25 March 2019
The Compass Fund aims to tap into "the two greatest megatrends of the 21st century" – sustainable investing and AI. Peter Kellner talks to Peter Cripps
The Compass Fund's belief that incorporating environmental, social and governance (ESG) factors can drive alpha and reduce risk seems to have been borne out by its initial months of trading.
The hedge fund, which claims to be the first-ever sustainability-focused, global, multi-asset fund to employ machine learning to extract material ESG metrics, returned 9.99% in 2018 – a year to forget for most investors.
This compares with minus 7.03% for the HFRX Global Hedge Funds Index, while the iShares corporate bond index was down 4.01%, and the MSCI World was down 11.19%.
Between its inception in June 2017 and the end of February 2019, the fund has returned 30.7%. Over the same period, the HFRX Global Hedge Funds Index was down 0.72%, the iShares corporate bond index was down 4.01%, and the MSCI World was up 8.55%.
Peter Kellner, founding chairman and CEO of Richmond Global Compass Capital, which was founded in 2016 and manages the fund, says: "I think you would be very hard pressed to find a lot of hedge funds performing that way.
"We are living in highly volatile times. Long-only funds might be facing some challenges. But it's great for certain types of hedge funds" – Peter Kellner
"9.99% net is a pretty good return for 2018. That was a result of the quality of our trading machine and the multi-strategy approach.
"We are living in highly volatile times. Long-only funds might be facing some challenges. But it's great for certain types of hedge funds – we can take advantage of cycles and trade in and out of instruments."
Kellner, an American of Hungarian heritage, co-founded Endeavor Global, an NGO to identify and cultivate the highest-impacting entrepreneurs in the world, in 1996. Around the same time, he launched Richmond Global LLC, a venture capital firm that invests in technology start-ups.
His latest enterprise – the Compass Fund – takes a top-down and bottom-up approach to portfolio construction.
It begins with a macro-level asset allocation process. This leads the fund managers to hone in on particular asset types, countries or sectors. It then uses proprietary artificial intelligence (AI) and data science techniques to help it select securities.
ESG is a quantitative measure of asset quality, according to the fund's literature. "It captures a set of hard-to-measure characteristics that are reflective of management quality not reflected in traditional financial quality measures."
As well as using traditional ESG data from data providers, the fund also uses its own system that uses natural language processing to listen for signals on earnings calls, and company filings.

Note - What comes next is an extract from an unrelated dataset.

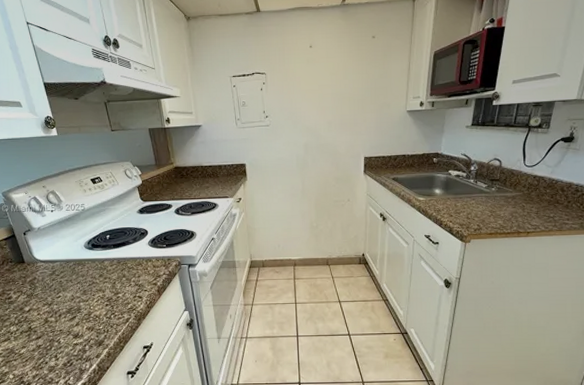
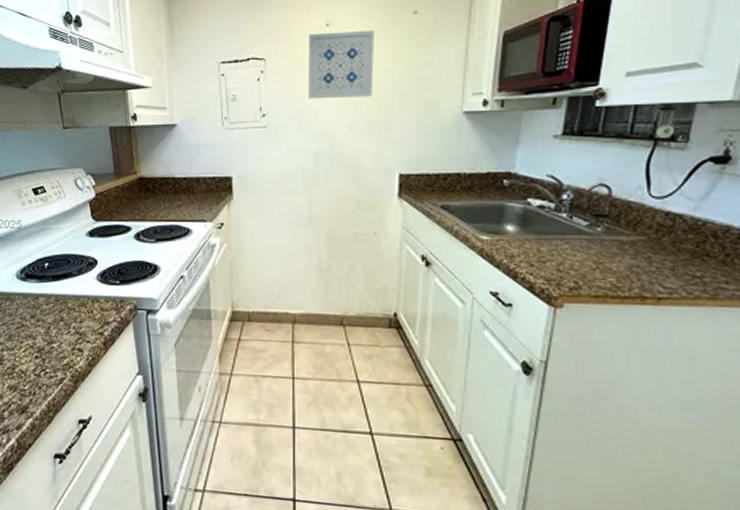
wall art: none [297,50,345,104] -> present [307,29,374,99]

In this way, the fund aims to tap into what Kellner describes as "the two greatest megatrends of the 21st century" – sustainable investing and AI.
"We are marrying the two up in a way that is very nuanced," he says. "I can't find another multi-asset fund taking the approach we do."
This combination of AI-enhanced ESG and top-down asset allocation has proved effective so far.
It led the fund to switch out of equities in January 2018, reducing its exposure to the asset class from 40% to 5% the following month, helping shield the fund from underperformance.
"The unprecedented irregularities in the geopolitical environment over the past two years have meant we have had to do a little dance to pull us out of equities in January," he says, adding: "This process drove us into short-term Treasuries way before anyone else got to the short end of the curve."
The multi-asset approach allows the fund to play these calls in creative ways. So, when the managers decided they were negative on technology stocks, instead of shorting Amazon, which Kellner argues would have been "a really stupid thing to do", it instead went long on the US dollar against the Taiwan dollar, which is heavily exposed to technology stocks.
Some of the stocks that have boosted performance so far are BYD and Orsted, both of which have now been sold. BYD was selected because the managers became attracted to the Chinese energy sector. They then decided to play this through the battery sector, leading them to BYD. "We exited with nice profits," says Kellner.
It was a similar story for Orsted, the Danish oil & gas producer which is cleaning up its act switching to offshore wind. Kellner explains: "We got involved pretty early. We looked to Europe and energy. We decided wind power because it was some of the most inexpensive energy. It was one of the first equities in our cash book."
Kellner and his colleagues are now actively marketing the fund, having tested the concept.